What are your thoughts on using the red LED's for the moon-light setting? Kessil has a red moon-light option.
 
There was astudy conducted a couple of years ago showing artificial light at night caused reproductive failure in clown fish.

 
The reef gets 15 hours of light, with soft ramp up and ramp down. After the lights shut off, there’s still just a LITTLE bit of light from the control panel, but its barley anything. The clowns go to sleep pretty much as soon as they go off, so I never worry about them. The coral also starts to sleep when they ramp down starts. The freshwater tanks get 14 hours of light with no ramp.



This is showing that they are trying to sleep but are unable to, making them extremely uncomfortable.

Cichlids especially need their sleep, so they can keep up their high energy level. That’s just cruel to have the lights on for 24 hours a day.
Its a 24hr fitness, they have their fluorescent light on 24/7. The people at 24hr don't know, its the company that manages that aquarium that I blame. They are the one who stocks it and maintains it. They should of known better. They only care about the money and little about the welfare of the fish. I kept African cichlids for a very long time now. They are extremely active. These African cichlids were just floating. Their colors were faded.
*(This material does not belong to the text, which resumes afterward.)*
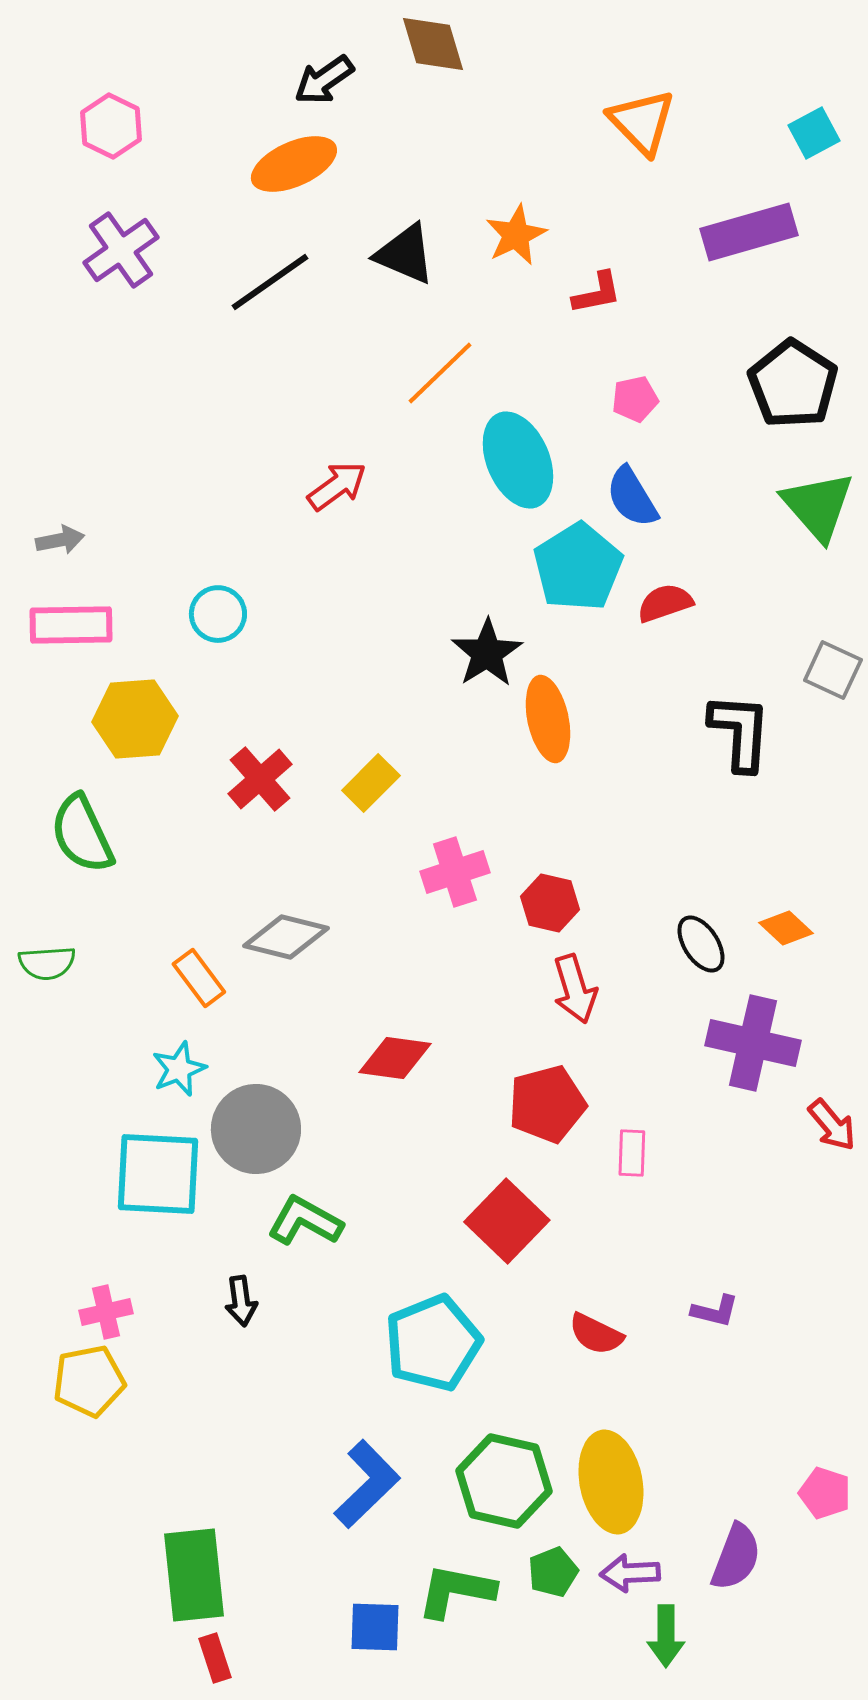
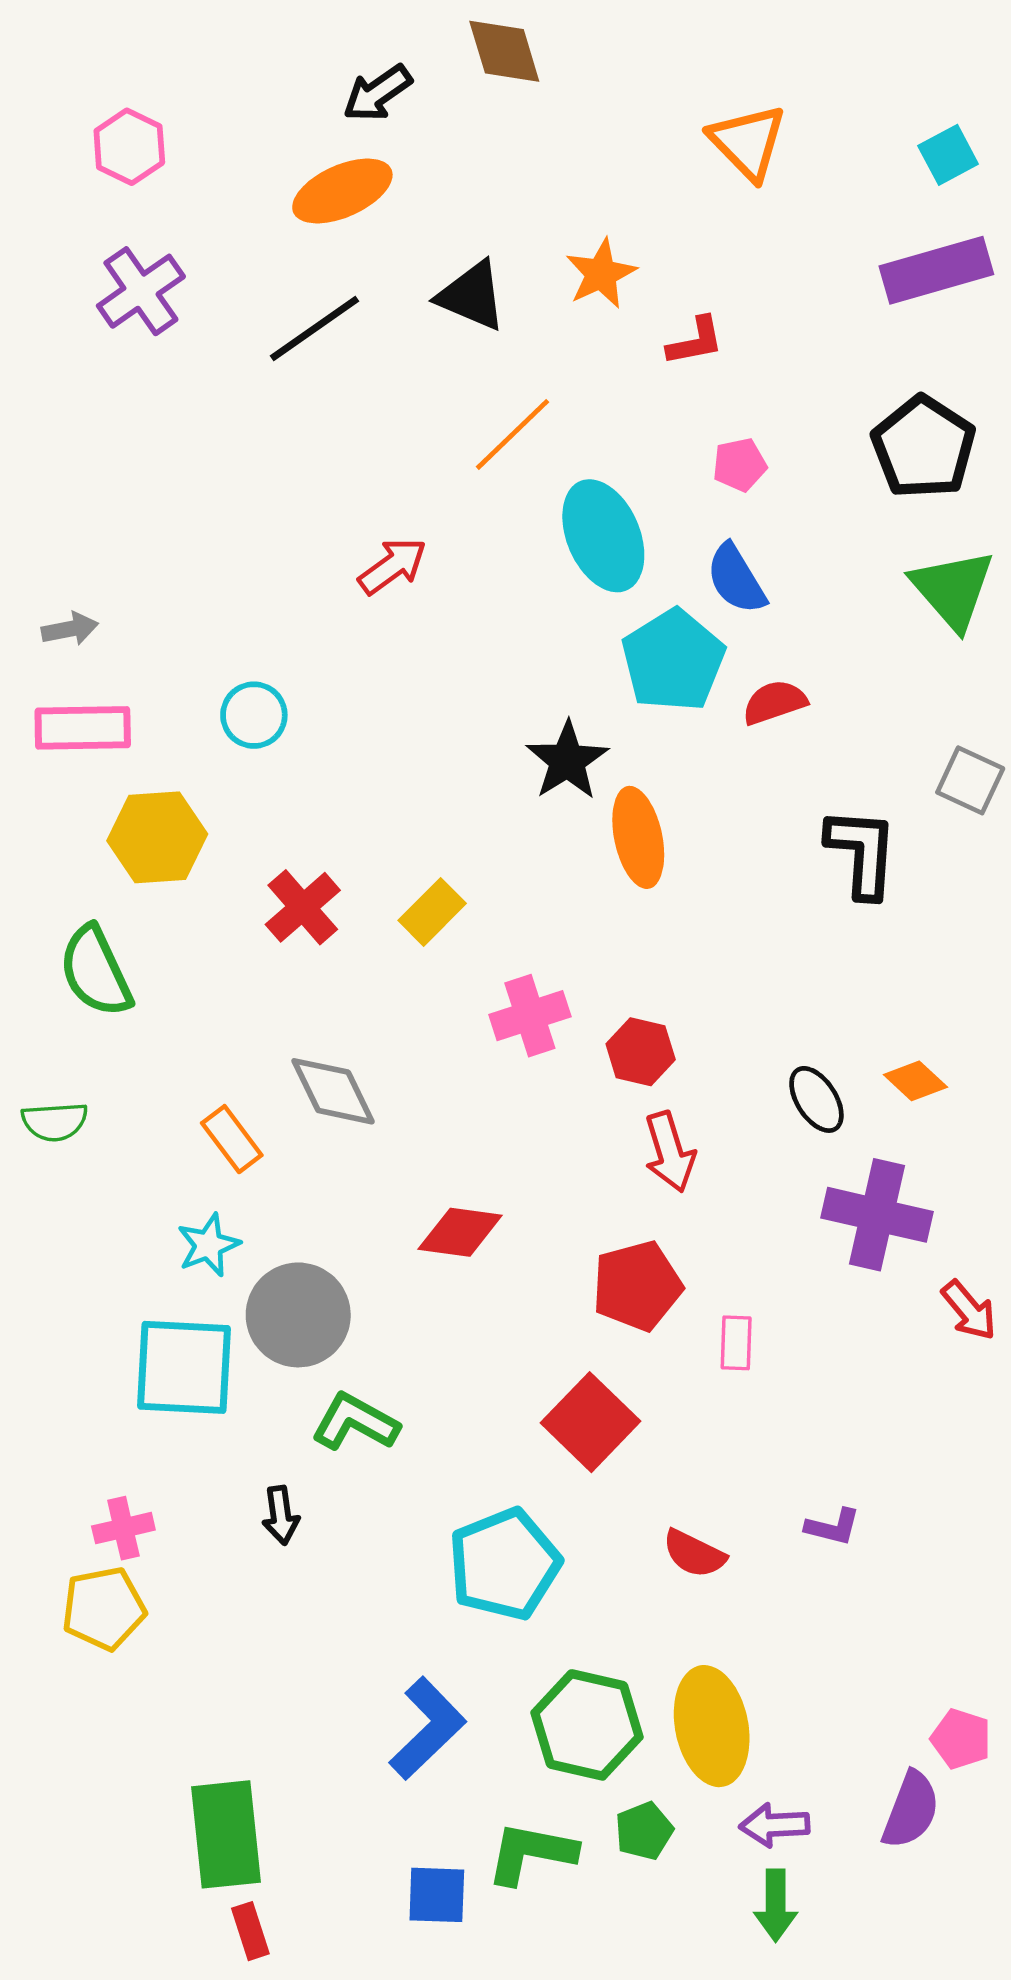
purple rectangle: (749, 232) -> (936, 270), moved
gray diamond: (286, 937) -> (333, 1091), turned 50
purple semicircle: (736, 1557) -> (911, 1810), moved
purple arrow: (630, 1573) -> (775, 1825), moved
I guess for my welfare and my reef's welfare, I think i will try to get to bed at midnight.
 
What are your thoughts on using the red LED's for the moon-light setting? Kessil has a red moon-light option.
I don't know whether red moonlight LEDs are the best option. I see a few possible problems you should critically take care of:

- Red light is another wavelength which has signalling function in plants and I think also in zooxanthellae. It is a trigger in the phytochrome system.

- Red light is photosynthetically very active.

- Visibility of red light is not good. I guess then you could leave it away completely.

My suggestion would be a weak yellow-green led and also a warm-white led with its low blue proportion should be suitable. Advantages: Good visibility to you and the fish and lowest photobiologic effect, low or no circadian or trigger function.
 
All good posts , no zombie fish (24 hour fitness) having a ligit cover , then if you decide leave the lights on late from time to time fish and corals don't suffer in morning hours . better stronger reef.
 
Minimal light contamination at night significantly impacts performance of Symbiodinium (zooxanthellae) during daytime hours. In addition, nighttime illumination is directly correlated with coral (and a variety of other organisms) reproduction timing, specifically via moonlight cycles with secondary association with temperature and several other factors. So yes, artificial light at night definitely has an impact on our tanks.